After SparkContext is successfully built, we can build an RDD by loading the text file from hdfs, by

 >>> lines = sc.textFile("hdfs://master:9000/user/xywang/kmeans_data.txt")

Except for loading from hdfs, you can also use "sc.parallelize(object)" to create an RDD.

As .textFile() is a transformation, it will not be executed till one action is applied. To see the content of "lines", we use action .collect(), like

 >>> lines.collect()  
 [u'0.0 0.0 0.0', u'0.1 0.1 0.1', u'0.2 0.2 0.2', u'9.0 9.0 9.0', u'9.1 9.1 9.1', u'9.2 9.2 9.2']

Function "parseVector()":

 >>> def parseVector(line):  
 ...   return np.array([float(x) for x in line.split(' ')])

given a line, it parse it and produces an array of float numbers.

When it is used inside .map(), they produce "data" from "lines"

 >>> data = lines.map(parseVector)  
 >>> data.collect()  
 [array([ 0., 0., 0.]), array([ 0.1, 0.1, 0.1]), array([ 0.2, 0.2, 0.2]), array([ 9., 9., 9.]), array([ 9.1, 9.1, 9.1]), array([ 9.2, 9.2, 9.2])]

Note that inside .map(), "parseVector" is called without any parameter passing to it. It looks wired from the classic usage of a function, but .map() actually passes each of the element in "lines" to the function "parseVector", and returns a list of arrays.

we can use .cache() to store data in memory.

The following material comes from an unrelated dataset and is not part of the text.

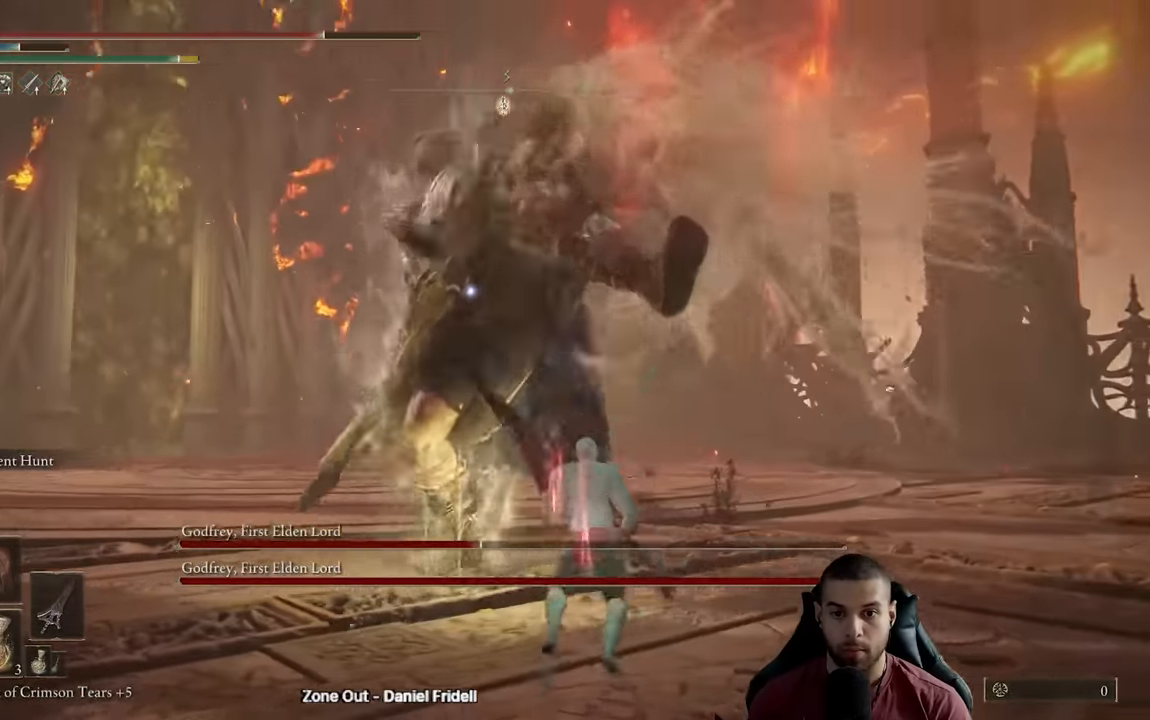
{"buttons": [], "left_stick": "up-left", "right_stick": "center", "events": [[83, "R1", "up"], [167, "left_stick", "up-left"]]}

"K" is the number of clusters, it uses sys.argv[2] to capture user input on console

 K = int(sys.argv[2])

"convergeDist" is a threshold value, it is used to control the number of iterations in the "while" loop. In K-means, there are a few ways to control the number of iterations: (1) by defining a specific number of iterations (2) by defining a small value, when the sum of errors is lower than this value, loop breaks and (3) loop breaks when centers no more change. Given "convergeDist" belongs to case (2).

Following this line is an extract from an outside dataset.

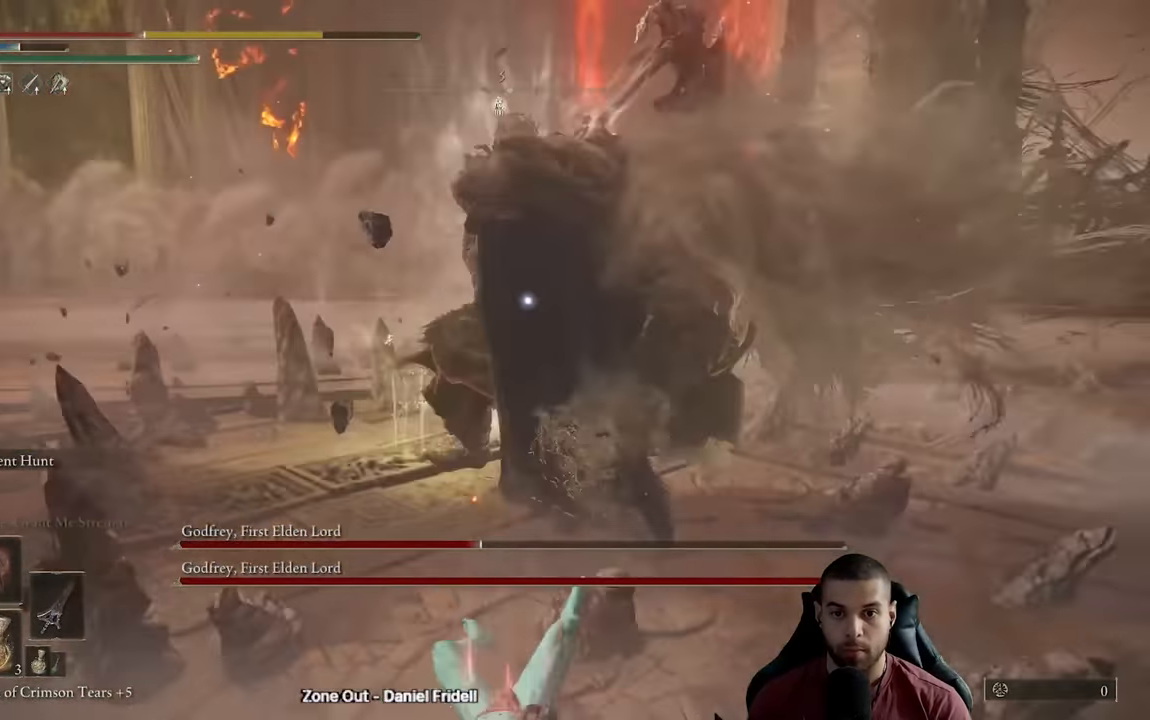
{"buttons": [], "left_stick": "right", "right_stick": "center", "events": []}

 convergeDist = float(sys.argv[3])

"kPoints" are the initialized centers sampled from "data"

 kPoints = data.takeSample(False, K, 1)

.takeSample(withReplacement, num, [seed]) is an action, it returns an array with a random sample of num elements of the dataset, with or without replacement, optionally pre-specifying a random number generator seed.

 >>> kPoints  
 [array([ 0.1, 0.1, 0.1]), array([ 0.2, 0.2, 0.2]), array([ 9.2, 9.2, 9.2])]

As "kPoints" is result of an action, we don't need to .collect() it.

The "while" loop starts with

 tempDist > convergeDist:

"tempDist" is initially defined as "1.0", it is actually the inter-cluster sum of squares, e.g the sum of distances of each point in the cluster to its center. It will be updated in each iteration as the center is updated.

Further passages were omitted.